EXERCISE DIRECTIONS
Please retype every entry, keeping each one exactly as written.

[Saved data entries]
↓↓↓
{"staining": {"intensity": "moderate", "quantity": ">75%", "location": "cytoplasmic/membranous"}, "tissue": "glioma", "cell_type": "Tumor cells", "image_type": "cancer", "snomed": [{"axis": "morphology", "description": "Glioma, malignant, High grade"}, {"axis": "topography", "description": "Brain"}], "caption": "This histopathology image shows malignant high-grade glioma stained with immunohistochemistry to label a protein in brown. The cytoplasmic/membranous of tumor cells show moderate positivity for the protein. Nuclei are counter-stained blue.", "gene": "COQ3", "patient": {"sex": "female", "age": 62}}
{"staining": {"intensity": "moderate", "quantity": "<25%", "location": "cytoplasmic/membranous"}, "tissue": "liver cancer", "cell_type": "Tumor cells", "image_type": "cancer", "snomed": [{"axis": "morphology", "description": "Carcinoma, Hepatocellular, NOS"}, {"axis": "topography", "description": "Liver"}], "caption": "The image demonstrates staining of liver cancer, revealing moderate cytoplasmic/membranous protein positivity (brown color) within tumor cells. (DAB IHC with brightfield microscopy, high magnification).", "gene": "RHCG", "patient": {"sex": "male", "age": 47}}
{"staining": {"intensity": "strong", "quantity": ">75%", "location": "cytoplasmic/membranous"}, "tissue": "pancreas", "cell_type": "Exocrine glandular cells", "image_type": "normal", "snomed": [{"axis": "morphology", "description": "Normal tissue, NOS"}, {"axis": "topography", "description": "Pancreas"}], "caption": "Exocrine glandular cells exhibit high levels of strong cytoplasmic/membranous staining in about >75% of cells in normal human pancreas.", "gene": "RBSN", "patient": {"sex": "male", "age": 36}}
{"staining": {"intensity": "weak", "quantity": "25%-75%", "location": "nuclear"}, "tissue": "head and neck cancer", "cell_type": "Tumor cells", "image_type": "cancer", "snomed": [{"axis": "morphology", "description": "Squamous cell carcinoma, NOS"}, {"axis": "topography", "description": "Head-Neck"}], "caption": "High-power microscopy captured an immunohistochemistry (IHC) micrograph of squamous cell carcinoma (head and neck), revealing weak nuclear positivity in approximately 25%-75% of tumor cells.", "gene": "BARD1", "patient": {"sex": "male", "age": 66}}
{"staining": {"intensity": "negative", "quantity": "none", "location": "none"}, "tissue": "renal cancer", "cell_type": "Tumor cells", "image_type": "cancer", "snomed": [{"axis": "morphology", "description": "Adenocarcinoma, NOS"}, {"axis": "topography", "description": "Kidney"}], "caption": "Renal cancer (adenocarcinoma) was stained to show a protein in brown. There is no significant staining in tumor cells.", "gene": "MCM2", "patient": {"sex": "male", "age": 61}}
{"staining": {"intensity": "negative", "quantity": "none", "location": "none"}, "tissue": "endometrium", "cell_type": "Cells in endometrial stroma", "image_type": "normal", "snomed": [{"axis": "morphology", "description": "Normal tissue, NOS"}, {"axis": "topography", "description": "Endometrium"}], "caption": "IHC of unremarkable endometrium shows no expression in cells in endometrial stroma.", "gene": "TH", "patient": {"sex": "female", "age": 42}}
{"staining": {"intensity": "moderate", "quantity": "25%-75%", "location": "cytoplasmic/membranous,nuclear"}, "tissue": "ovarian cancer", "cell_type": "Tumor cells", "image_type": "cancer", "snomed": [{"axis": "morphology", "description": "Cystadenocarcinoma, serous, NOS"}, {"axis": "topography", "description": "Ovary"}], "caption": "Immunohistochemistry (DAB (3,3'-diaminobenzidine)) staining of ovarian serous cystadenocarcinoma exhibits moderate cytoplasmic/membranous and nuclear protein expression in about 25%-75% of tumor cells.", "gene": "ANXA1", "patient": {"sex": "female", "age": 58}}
↑↑↑
ANSWER SECTION
{"staining": {"intensity": "moderate", "quantity": ">75%", "location": "cytoplasmic/membranous"}, "tissue": "glioma", "cell_type": "Tumor cells", "image_type": "cancer", "snomed": [{"axis": "morphology", "description": "Glioma, malignant, High grade"}, {"axis": "topography", "description": "Brain"}], "caption": "This histopathology image shows malignant high-grade glioma stained with immunohistochemistry to label a protein in brown. The cytoplasmic/membranous of tumor cells show moderate positivity for the protein. Nuclei are counter-stained blue.", "gene": "COQ3", "patient": {"sex": "female", "age": 62}}
{"staining": {"intensity": "moderate", "quantity": "<25%", "location": "cytoplasmic/membranous"}, "tissue": "liver cancer", "cell_type": "Tumor cells", "image_type": "cancer", "snomed": [{"axis": "morphology", "description": "Carcinoma, Hepatocellular, NOS"}, {"axis": "topography", "description": "Liver"}], "caption": "The image demonstrates staining of liver cancer, revealing moderate cytoplasmic/membranous protein positivity (brown color) within tumor cells. (DAB IHC with brightfield microscopy, high magnification).", "gene": "RHCG", "patient": {"sex": "male", "age": 47}}
{"staining": {"intensity": "strong", "quantity": ">75%", "location": "cytoplasmic/membranous"}, "tissue": "pancreas", "cell_type": "Exocrine glandular cells", "image_type": "normal", "snomed": [{"axis": "morphology", "description": "Normal tissue, NOS"}, {"axis": "topography", "description": "Pancreas"}], "caption": "Exocrine glandular cells exhibit high levels of strong cytoplasmic/membranous staining in about >75% of cells in normal human pancreas.", "gene": "RBSN", "patient": {"sex": "male", "age": 36}}
{"staining": {"intensity": "weak", "quantity": "25%-75%", "location": "nuclear"}, "tissue": "head and neck cancer", "cell_type": "Tumor cells", "image_type": "cancer", "snomed": [{"axis": "morphology", "description": "Squamous cell carcinoma, NOS"}, {"axis": "topography", "description": "Head-Neck"}], "caption": "High-power microscopy captured an immunohistochemistry (IHC) micrograph of squamous cell carcinoma (head and neck), revealing weak nuclear positivity in approximately 25%-75% of tumor cells.", "gene": "BARD1", "patient": {"sex": "male", "age": 66}}
{"staining": {"intensity": "negative", "quantity": "none", "location": "none"}, "tissue": "renal cancer", "cell_type": "Tumor cells", "image_type": "cancer", "snomed": [{"axis": "morphology", "description": "Adenocarcinoma, NOS"}, {"axis": "topography", "description": "Kidney"}], "caption": "Renal cancer (adenocarcinoma) was stained to show a protein in brown. There is no significant staining in tumor cells.", "gene": "MCM2", "patient": {"sex": "male", "age": 61}}
{"staining": {"intensity": "negative", "quantity": "none", "location": "none"}, "tissue": "endometrium", "cell_type": "Cells in endometrial stroma", "image_type": "normal", "snomed": [{"axis": "morphology", "description": "Normal tissue, NOS"}, {"axis": "topography", "description": "Endometrium"}], "caption": "IHC of unremarkable endometrium shows no expression in cells in endometrial stroma.", "gene": "TH", "patient": {"sex": "female", "age": 42}}
{"staining": {"intensity": "moderate", "quantity": "25%-75%", "location": "cytoplasmic/membranous,nuclear"}, "tissue": "ovarian cancer", "cell_type": "Tumor cells", "image_type": "cancer", "snomed": [{"axis": "morphology", "description": "Cystadenocarcinoma, serous, NOS"}, {"axis": "topography", "description": "Ovary"}], "caption": "Immunohistochemistry (DAB (3,3'-diaminobenzidine)) staining of ovarian serous cystadenocarcinoma exhibits moderate cytoplasmic/membranous and nuclear protein expression in about 25%-75% of tumor cells.", "gene": "ANXA1", "patient": {"sex": "female", "age": 58}}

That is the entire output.